¿Qué
harías si supieras que esta es la última noche del mundo?
–¿Qué
haría? ¿Lo dices en serio?
–Sí,
en serio.
–No
sé. No lo he pensado.
El
hombre se sirvió un poco más de café. En el fondo del vestíbulo las niñas
jugaban sobre la alfombra con unos cubos de madera, bajo la luz de las lámparas
verdes. En el aire de la tarde había un suave y limpio olor a café tostado.
–Bueno,
será mejor que empieces a pensarlo.
–¡No lo dirás en serio!
El hombre
asintió.
–¿Una
guerra?
El
hombre negó con la cabeza.
–¿Ni
la bomba atómica o la de hidrógeno?
–No.
–¿Una
guerra bacteriológica?
–Nada
de eso –dijo el hombre, revolviendo suavemente el café–. Solo, digamos, un
libro que se cierra.
–Creo
que no entiendo.
–No.
Ni yo, para serte sincero. Solo es un presentimiento. A veces me asusta. A
veces no siento ningún miedo, solo una cierta paz –miró a las niñas y los
cabellos amarillos que brillaban a la luz de la lámpara–. No te lo he dicho.
Ocurrió por vez primera hace cuatro noches.
–¿Qué?
–Un
sueño. Soñé que todo iba a terminar. Me lo decía una voz. Una voz
irreconocible, pero una voz de todos modos. Y me decía que todo iba a detenerse
en la Tierra.
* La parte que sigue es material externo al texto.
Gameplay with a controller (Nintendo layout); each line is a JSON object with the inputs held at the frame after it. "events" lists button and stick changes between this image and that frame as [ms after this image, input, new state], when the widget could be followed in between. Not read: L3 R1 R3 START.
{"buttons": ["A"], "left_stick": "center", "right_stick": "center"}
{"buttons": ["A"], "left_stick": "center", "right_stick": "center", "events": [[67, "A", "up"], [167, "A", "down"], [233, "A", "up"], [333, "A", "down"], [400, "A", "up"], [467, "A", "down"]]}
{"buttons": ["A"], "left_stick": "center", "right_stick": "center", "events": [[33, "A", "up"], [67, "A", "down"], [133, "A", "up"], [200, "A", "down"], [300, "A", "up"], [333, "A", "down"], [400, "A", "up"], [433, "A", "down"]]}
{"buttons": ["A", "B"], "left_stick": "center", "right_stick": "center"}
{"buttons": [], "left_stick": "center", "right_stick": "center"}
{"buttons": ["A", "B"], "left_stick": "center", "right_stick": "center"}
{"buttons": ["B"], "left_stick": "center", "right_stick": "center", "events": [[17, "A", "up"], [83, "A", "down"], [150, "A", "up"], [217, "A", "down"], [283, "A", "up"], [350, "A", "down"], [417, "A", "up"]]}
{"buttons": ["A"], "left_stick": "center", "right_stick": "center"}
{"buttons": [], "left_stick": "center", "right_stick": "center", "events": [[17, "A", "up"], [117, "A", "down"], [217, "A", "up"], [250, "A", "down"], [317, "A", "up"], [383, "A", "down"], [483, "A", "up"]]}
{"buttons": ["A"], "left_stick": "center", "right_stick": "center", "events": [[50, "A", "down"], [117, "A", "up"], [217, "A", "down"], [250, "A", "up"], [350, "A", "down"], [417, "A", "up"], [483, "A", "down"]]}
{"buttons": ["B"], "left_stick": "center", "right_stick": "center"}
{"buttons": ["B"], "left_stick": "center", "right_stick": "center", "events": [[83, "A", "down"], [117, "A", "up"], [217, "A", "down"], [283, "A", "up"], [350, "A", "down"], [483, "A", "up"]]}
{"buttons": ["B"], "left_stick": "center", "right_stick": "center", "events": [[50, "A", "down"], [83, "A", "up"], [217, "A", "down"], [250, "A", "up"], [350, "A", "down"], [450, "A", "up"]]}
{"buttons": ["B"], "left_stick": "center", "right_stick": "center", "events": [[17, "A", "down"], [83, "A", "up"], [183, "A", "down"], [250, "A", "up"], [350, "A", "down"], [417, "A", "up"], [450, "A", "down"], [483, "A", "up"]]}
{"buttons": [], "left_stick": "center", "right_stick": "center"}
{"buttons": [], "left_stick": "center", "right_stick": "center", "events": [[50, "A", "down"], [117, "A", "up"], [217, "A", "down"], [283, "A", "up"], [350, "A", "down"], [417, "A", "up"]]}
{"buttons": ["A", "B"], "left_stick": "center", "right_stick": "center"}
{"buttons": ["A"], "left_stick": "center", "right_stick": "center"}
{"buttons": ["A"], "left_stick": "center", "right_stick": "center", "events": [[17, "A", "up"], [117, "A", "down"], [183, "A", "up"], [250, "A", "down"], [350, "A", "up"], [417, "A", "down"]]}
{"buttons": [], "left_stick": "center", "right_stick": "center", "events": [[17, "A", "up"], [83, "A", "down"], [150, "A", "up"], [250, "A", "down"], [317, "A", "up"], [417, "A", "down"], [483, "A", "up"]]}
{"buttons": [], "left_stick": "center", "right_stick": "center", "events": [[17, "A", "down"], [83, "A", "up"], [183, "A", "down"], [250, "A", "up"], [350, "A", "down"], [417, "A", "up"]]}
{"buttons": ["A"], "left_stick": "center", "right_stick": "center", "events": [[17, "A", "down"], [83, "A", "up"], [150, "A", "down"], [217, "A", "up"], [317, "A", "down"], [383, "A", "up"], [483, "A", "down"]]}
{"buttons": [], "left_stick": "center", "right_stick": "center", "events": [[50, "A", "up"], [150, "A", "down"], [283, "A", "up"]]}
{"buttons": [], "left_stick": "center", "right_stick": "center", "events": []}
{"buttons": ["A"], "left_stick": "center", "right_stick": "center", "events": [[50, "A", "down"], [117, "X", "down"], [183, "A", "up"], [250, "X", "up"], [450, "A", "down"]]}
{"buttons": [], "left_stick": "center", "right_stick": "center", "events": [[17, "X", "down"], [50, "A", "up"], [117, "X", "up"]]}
No pensé mucho en ese sueño al día siguiente, pero fui a la
oficina y a media tarde sorprendí a Stan Willis mirando por la ventana, y le
pregunté: “¿Qué piensas, Stan?”, y él me dijo: “Tuve un sueño anoche”. Antes de
que me lo contara yo ya sabía qué sueño era ese. Podía habérselo dicho. Pero
dejé que me lo contara.
–¿Era
el mismo sueño?
–Idéntico.
Le dije a Stan que yo había soñado lo mismo. No pareció sorprenderse. Al
contrario, se tranquilizó. Luego nos pusimos a pasear por la oficina, sin
darnos cuenta. No fue planeado. Caminamos por nuestra cuenta, cada uno por su
lado, y en todas partes vimos gentes con los ojos clavados en los escritorios o
que se observaban las manos o que miraban la calle. Hablé con algunos. Stan
hizo lo mismo.
–¿Y
todos habían soñado?
–Todos.
El mismo sueño, exactamente.
–¿Crees
que será cierto?
–Sí,
nunca he estado más seguro.
–¿Y
para cuándo terminará? El mundo, quiero decir.
–Para
nosotros, en algún momento durante la noche. A medida que la noche vaya
avanzando alrededor del mundo, llegará el fin también para el resto. Tardará
veinticuatro horas.
Durante
un rato no tocaron el café. Luego levantaron lentamente las tazas y bebieron
mirándose a los ojos.
–¿Merecemos
esto? –preguntó la mujer.
–No
se trata de merecerlo o no. Es así, simplemente. Tú misma no has tratado de
negarlo. ¿Por qué?
–Creo
tener una razón.
–¿La
que tenían todos los demás en la oficina?
La
mujer asintió.
–No
quise decirte nada. Fue anoche. Y hoy las vecinas hablaban de eso entre ellas.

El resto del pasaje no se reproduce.